Saturday 28 January 2012

Like Crazy (2012) - review

Running Time: 90 mins
Directed By: Drake Doremus
Starring: Felicity Jones, Anton Yelchin, Jennifer Lawrence, Charlie Bewley, Alex Kingston, Oliver Muirhead
Screenplay: Drake Doremus, Ben York Jones
UK Release Date: 27th January  - UK

Quick Plot: While at college in LA, British student Anna falls for American student Jacob and overstays her visa to be with him. After visiting her family in England, Anna finds herself unable to enter America and is deported. Forcing the couple apart, they battle timezone differences, new jobs and friends to try and maintain their love for each other.

Review: A film focusing on the realistic power of young love is rarer than first thought. Drake Doremus’ Sundance winner Like Crazy grasps a truly believable story between a young couple as they come to terms with being apart after a summer of passion and sweet romance.

Shot with a held hand camera and a script mostly improvised by the actors, Like Crazy is realistic enough that it feels almost like a documentary. It’s as if there is a real Anna and Jacob who went through a long distance relationship. It could even be argued that there is, as Doremus revealed the story is based on his and co writer Ben York Jones own experiences of when they were younger. However, mostly it’s easily relatable; looking at a real life setting, characters and events, there is at least one part of Like Crazy people have been through or will go through in life.

Even though the premise of the film is easy to follow, it’s Felicity Jones and Anton Yelchin who keep the story alive and engaging. By being given a rough outline of the story by Doremus, the pair delved into the characters minds and aspects using a lot of improvisation to bring Anna and Jacob together. Alone, they are great however on screen together are their best moments as little dialogue is needed. In simple touches, eye contact and actions they overpower the film in tenderness with not a clichéd line or moment in sight.
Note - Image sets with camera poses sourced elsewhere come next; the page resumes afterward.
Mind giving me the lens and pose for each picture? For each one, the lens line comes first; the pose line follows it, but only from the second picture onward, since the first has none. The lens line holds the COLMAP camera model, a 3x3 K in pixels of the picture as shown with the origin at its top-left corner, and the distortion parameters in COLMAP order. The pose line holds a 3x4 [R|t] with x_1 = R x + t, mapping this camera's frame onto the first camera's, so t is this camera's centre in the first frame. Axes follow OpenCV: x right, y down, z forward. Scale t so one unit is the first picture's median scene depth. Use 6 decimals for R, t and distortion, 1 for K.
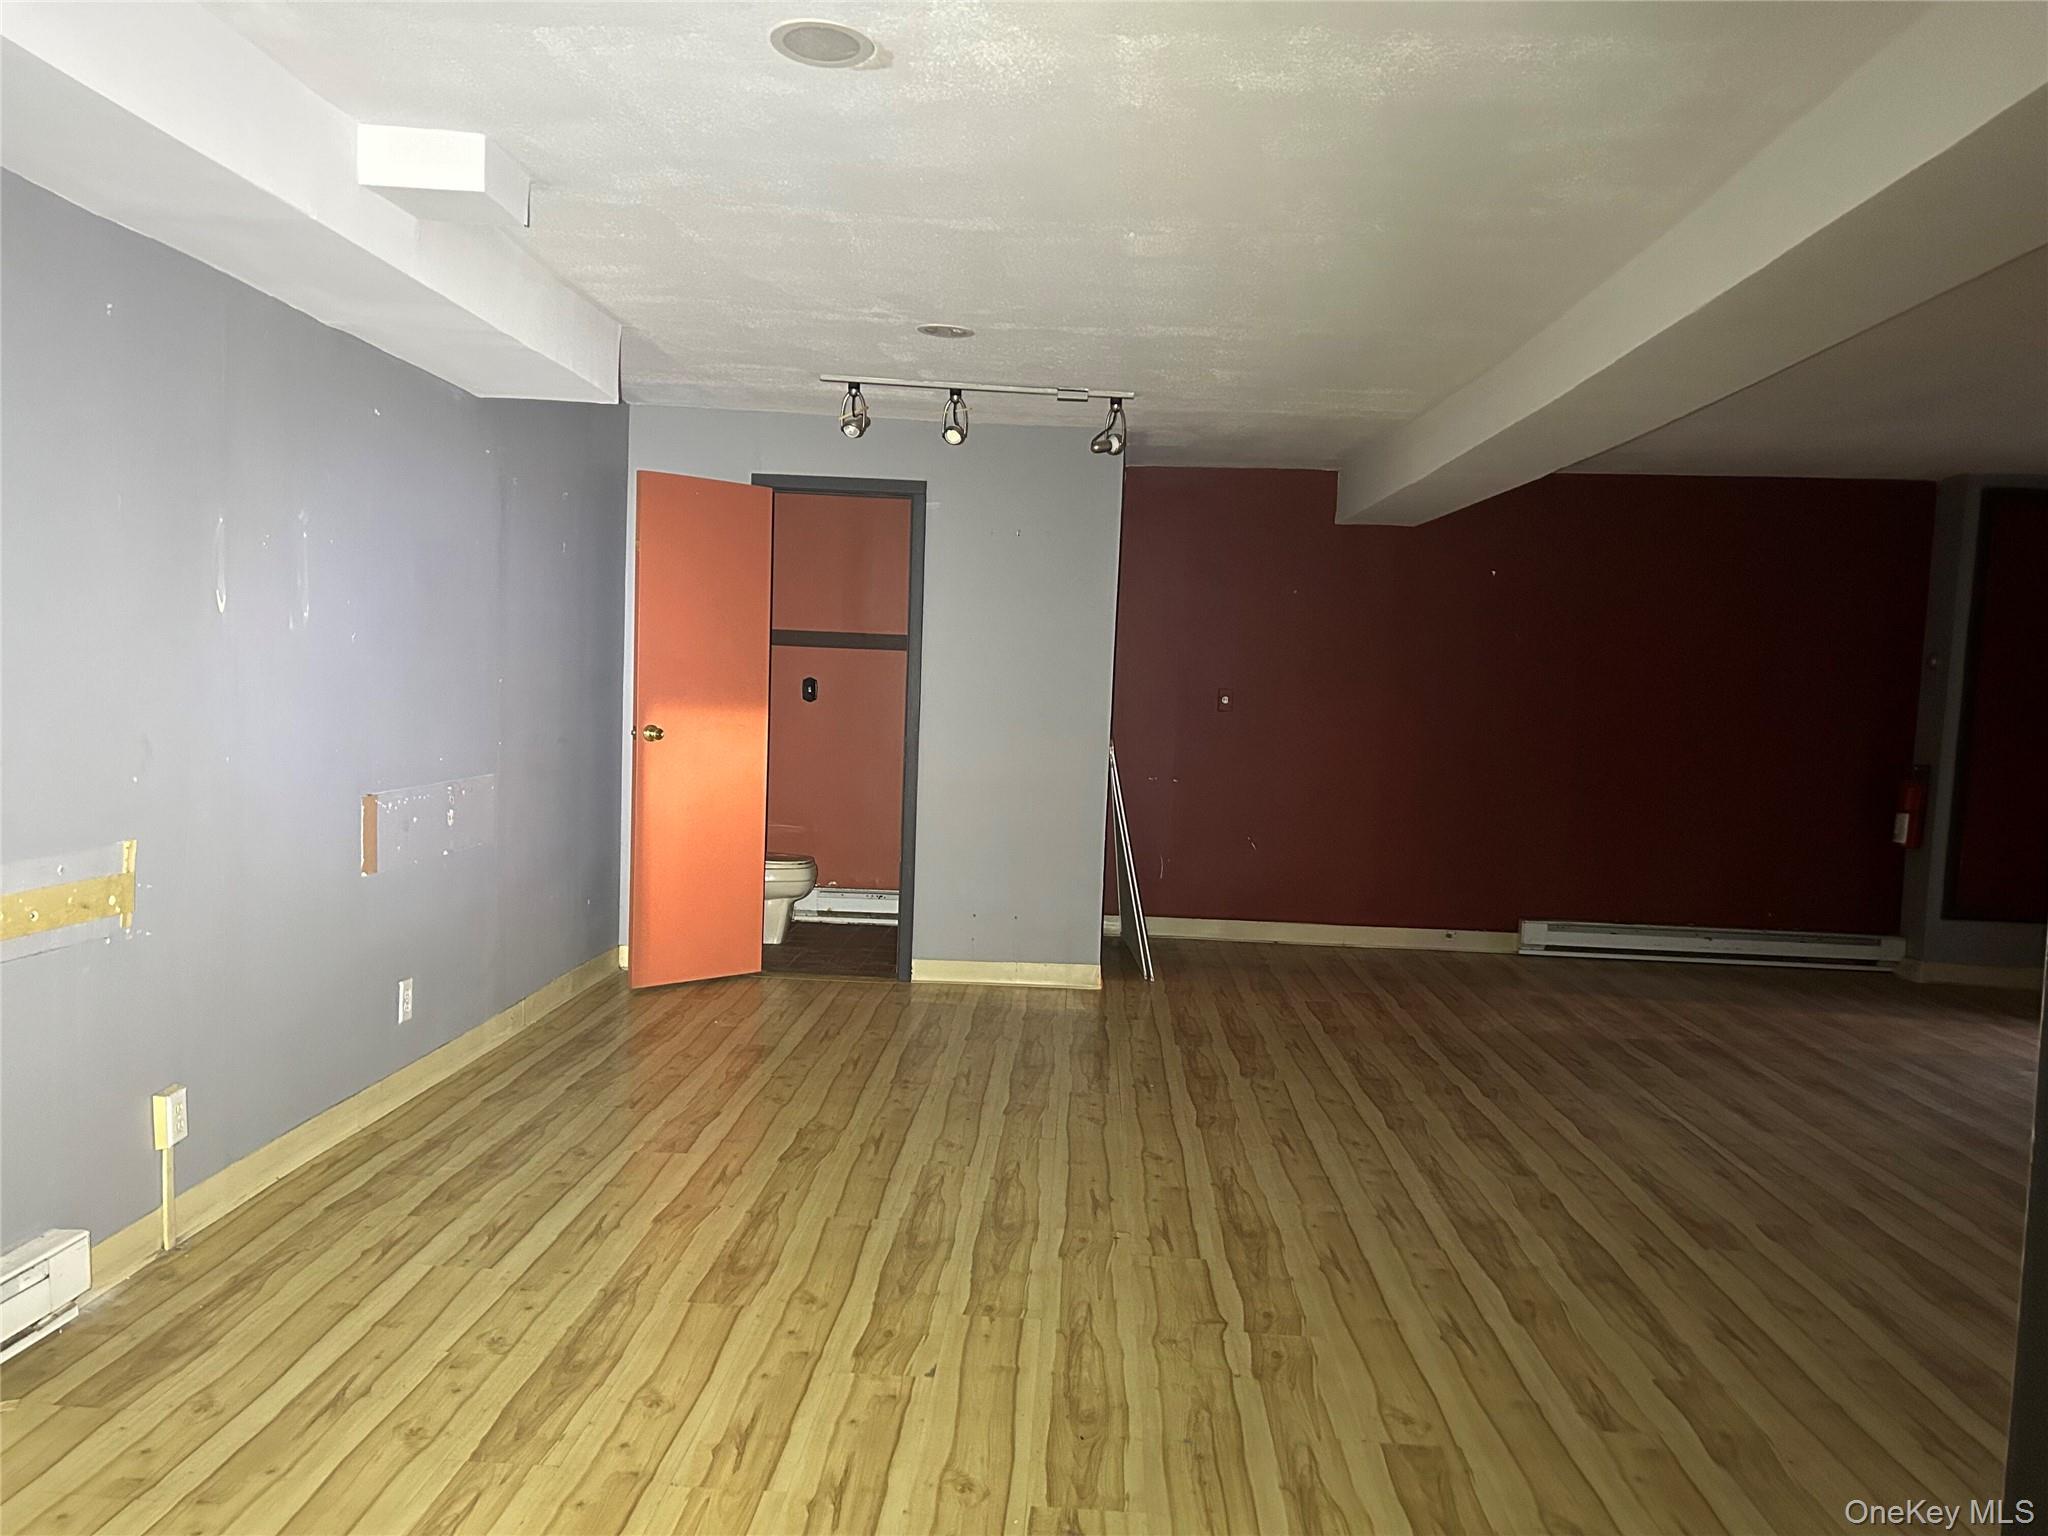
lens RADIAL K [[1537.4, 0, 1024.0], [0, 1537.4, 768.0], [0, 0, 1]] dist [0.057135, -0.074497]
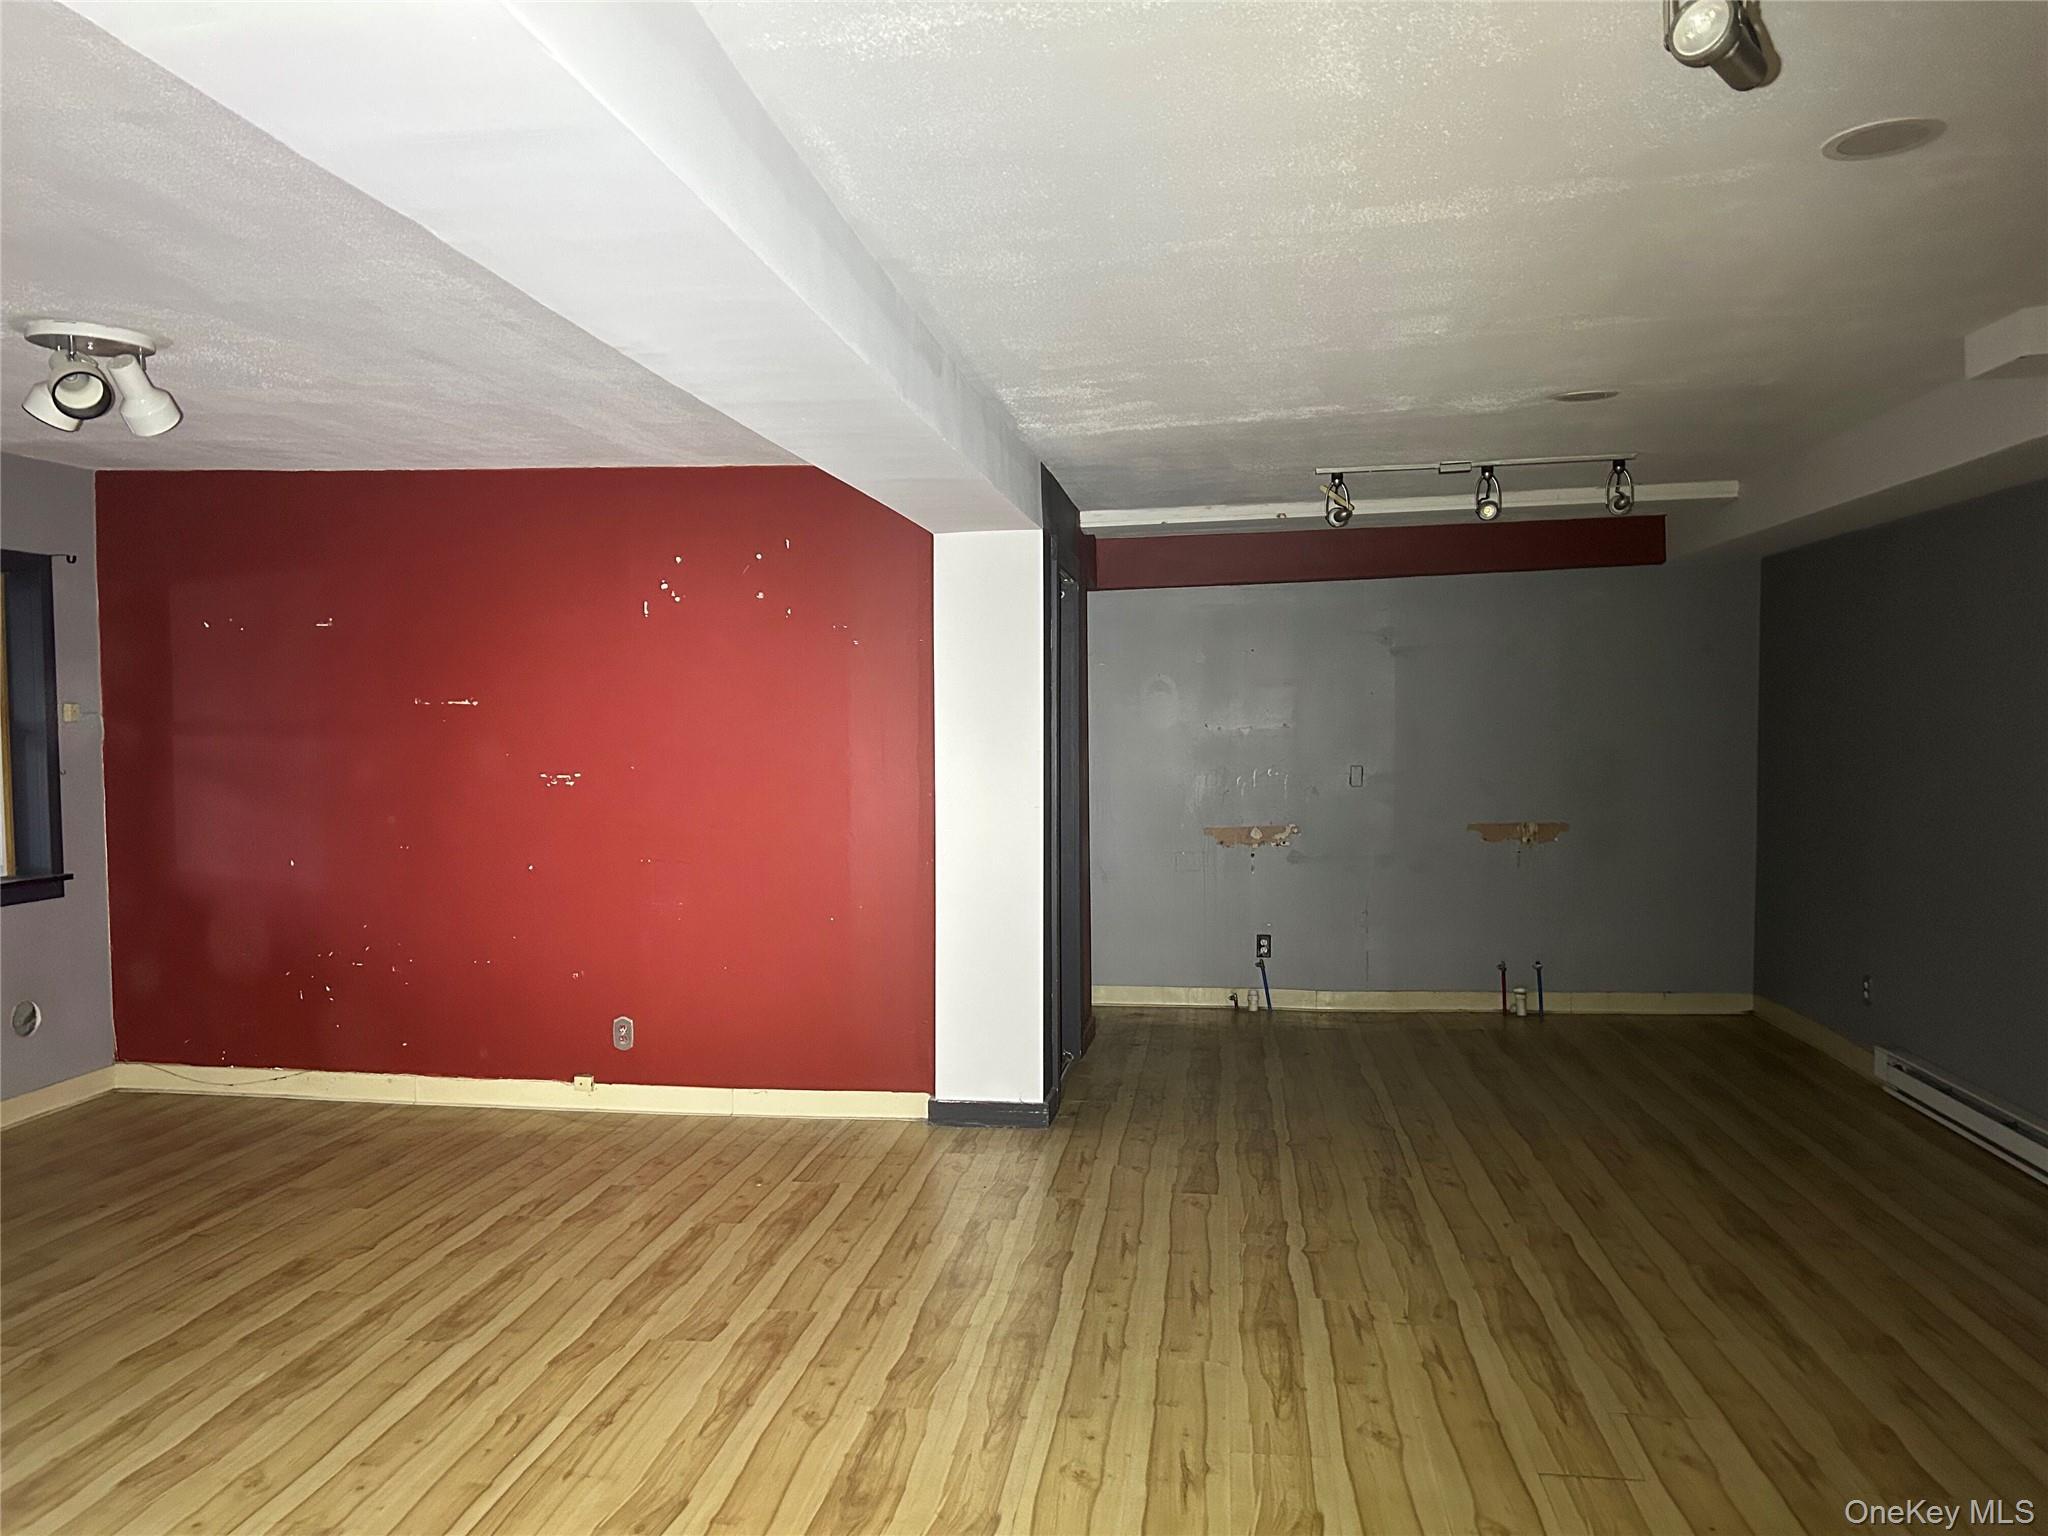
lens RADIAL K [[1551.1, 0, 1022.5], [0, 1551.1, 756.2], [0, 0, 1]] dist [0.039804, -0.036109]
pose [[-0.995868, -0.028943, 0.086081, 0.168973], [-0.021110, 0.995668, 0.090553, -0.107382], [-0.088329, 0.088362, -0.992164, 1.450500]]
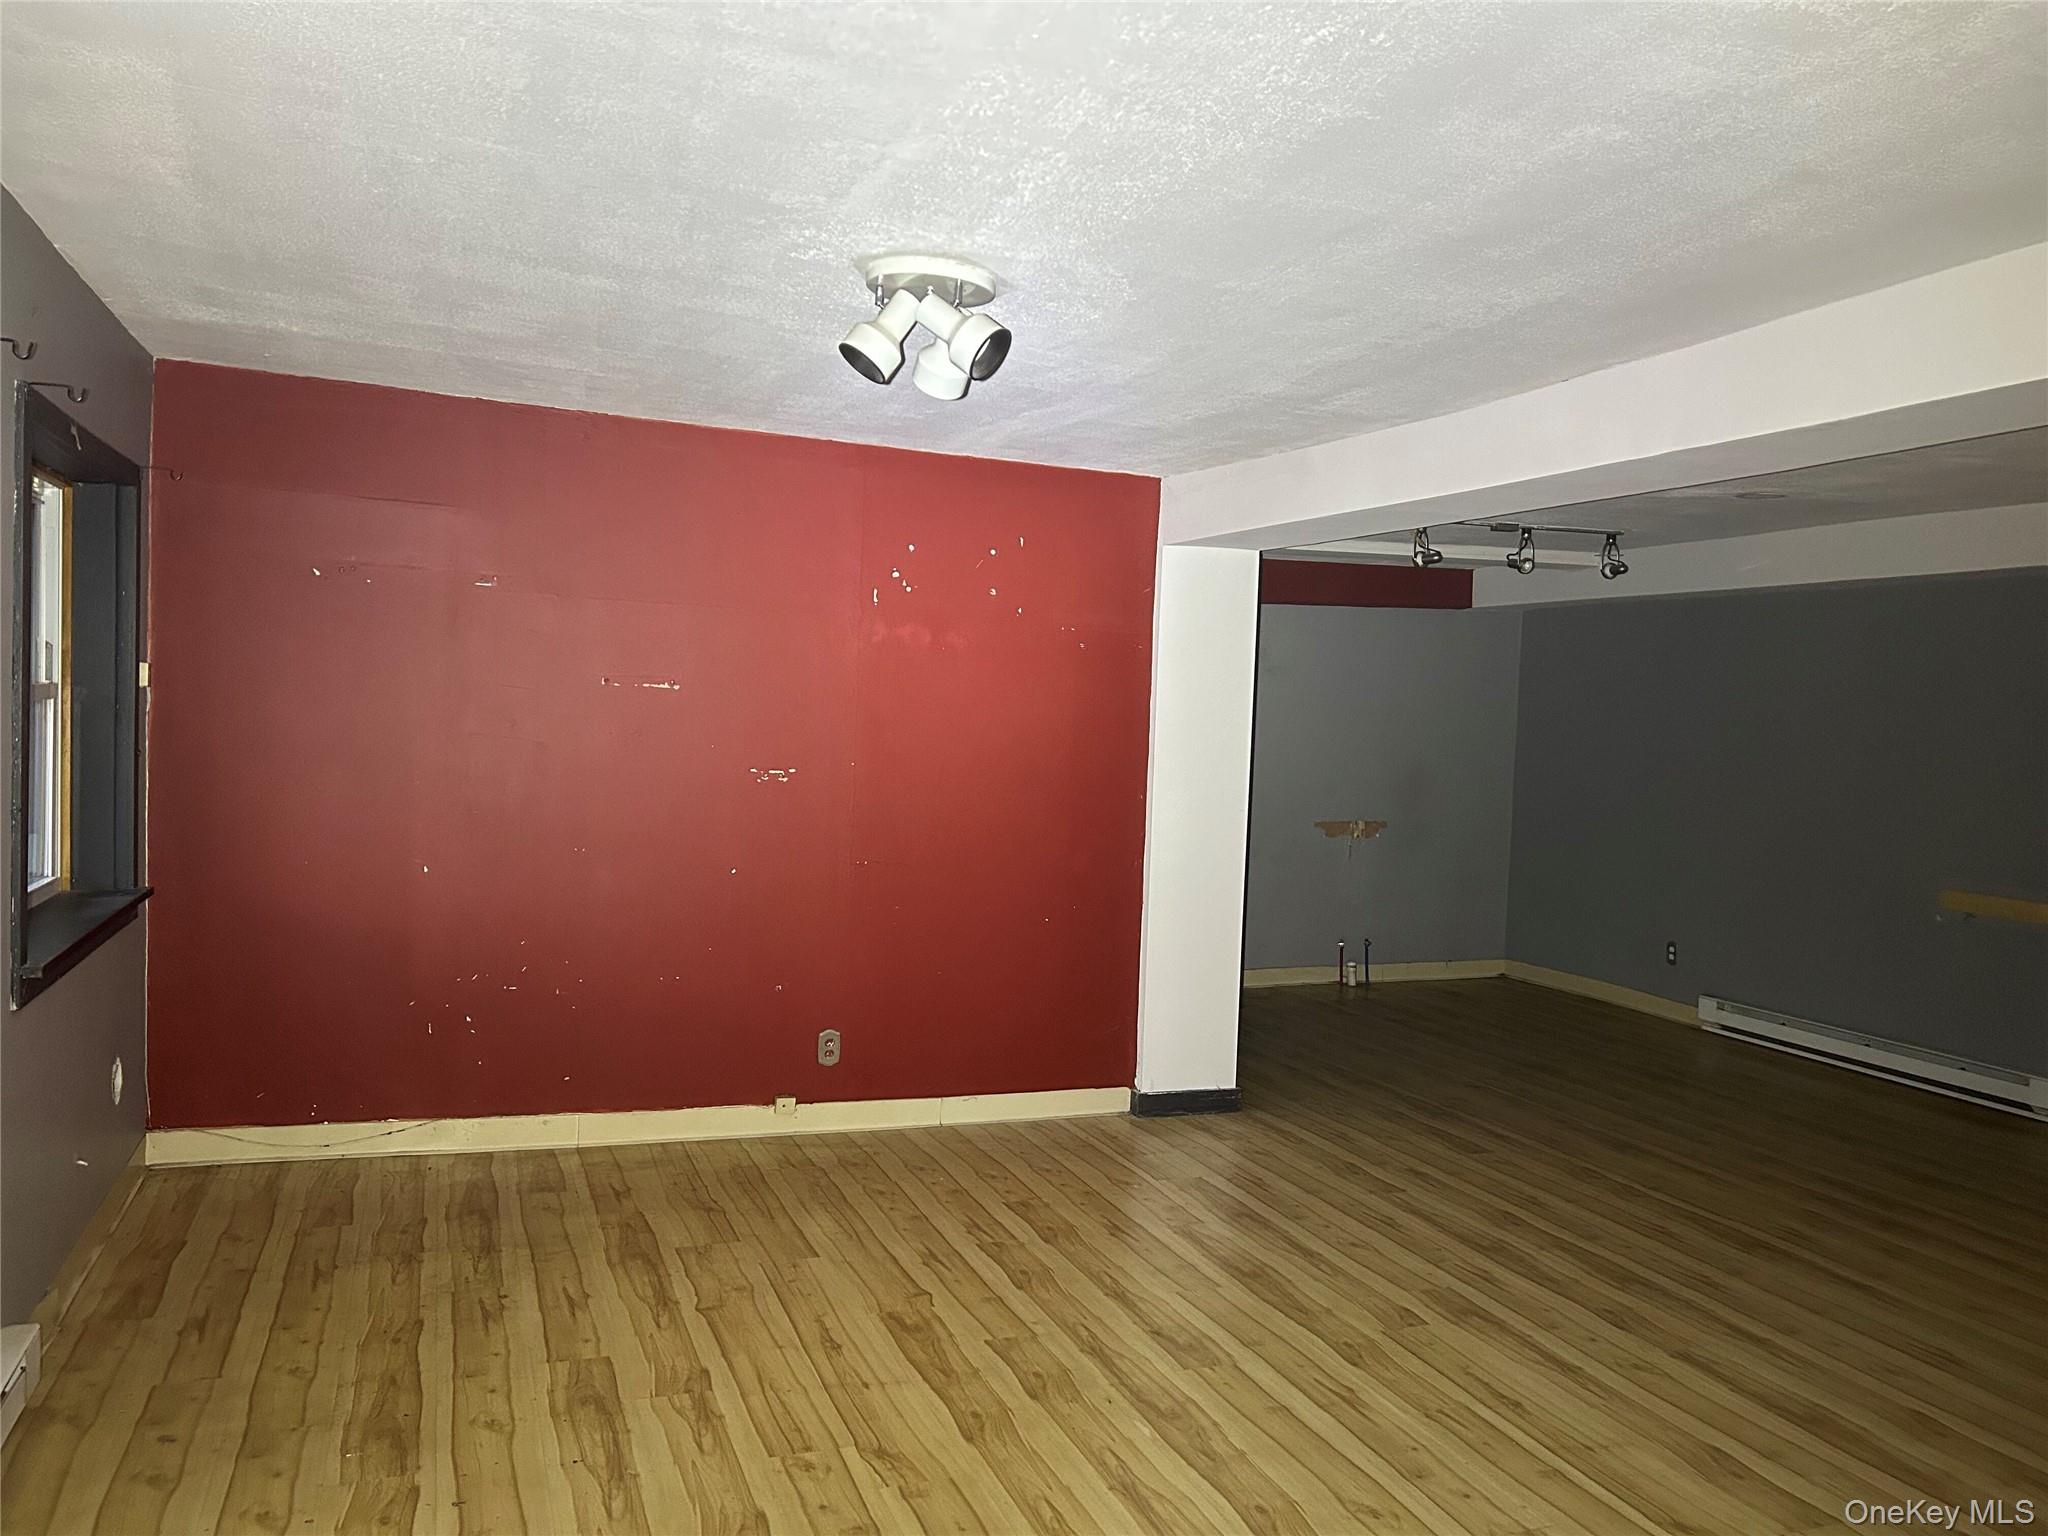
lens RADIAL K [[1537.4, 0, 1024.0], [0, 1537.4, 768.0], [0, 0, 1]] dist [0.057135, -0.074497]
pose [[-0.915555, -0.051056, -0.398940, 0.861285], [-0.090826, 0.992533, 0.081420, -0.084726], [0.391804, 0.110778, -0.913355, 1.358501]]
Like Crazy has the perfect balance of acting talents, while the main focus of the film remains on the leads, Alex Kingston and Oliver Muirhead make a fine add on as Anna’s parents in a small role with a lot of meaning.

Without Jones and Yelchin’s passionate chemistry, the improvised script and gentle, realistic feel from the camera angles wouldn’t be enough for the film to survive as a sweet, indie romance. Luckily, their acting is the glue to it all, keeping it together over a few shabby moments. There are obvious flaws in the plot, where character decisions are foolishly considered or the rush of the story jumps from heartache to happiness and back again. It seems romantic that Anna would not return home in line with her student visa but realistically, you’d reconsider it as two months away from Jacob to then return without overstaying the visa is better than being deported and not being able to move back for a few years.

Furthermore, at times the characters seem irritably conceited and reckless. Actress of the moment Miss Jennifer Lawrence and a not so twilightly Charlie Bewley are used respectively as contrasts to Anna and Jacob as each one of the pair’s new interest in LA and London. They gain a lot of sympathy by being dumped and taken back when Anna and Jacob want them, which makes the lead characters a little off-putting and less relatable.

But it’s the realism the film holds which makes it so captivating. It’s not a sweet, happy tale of young love but an honest one. The couple’s strain after being separated is heightened in many ways over missing each other’s calls, questioning the trust of each other when they are absent and then once reunited.

Playing out away from the norm of romantic dramas, Like Crazy is about real young love and the print it leaves on all of us.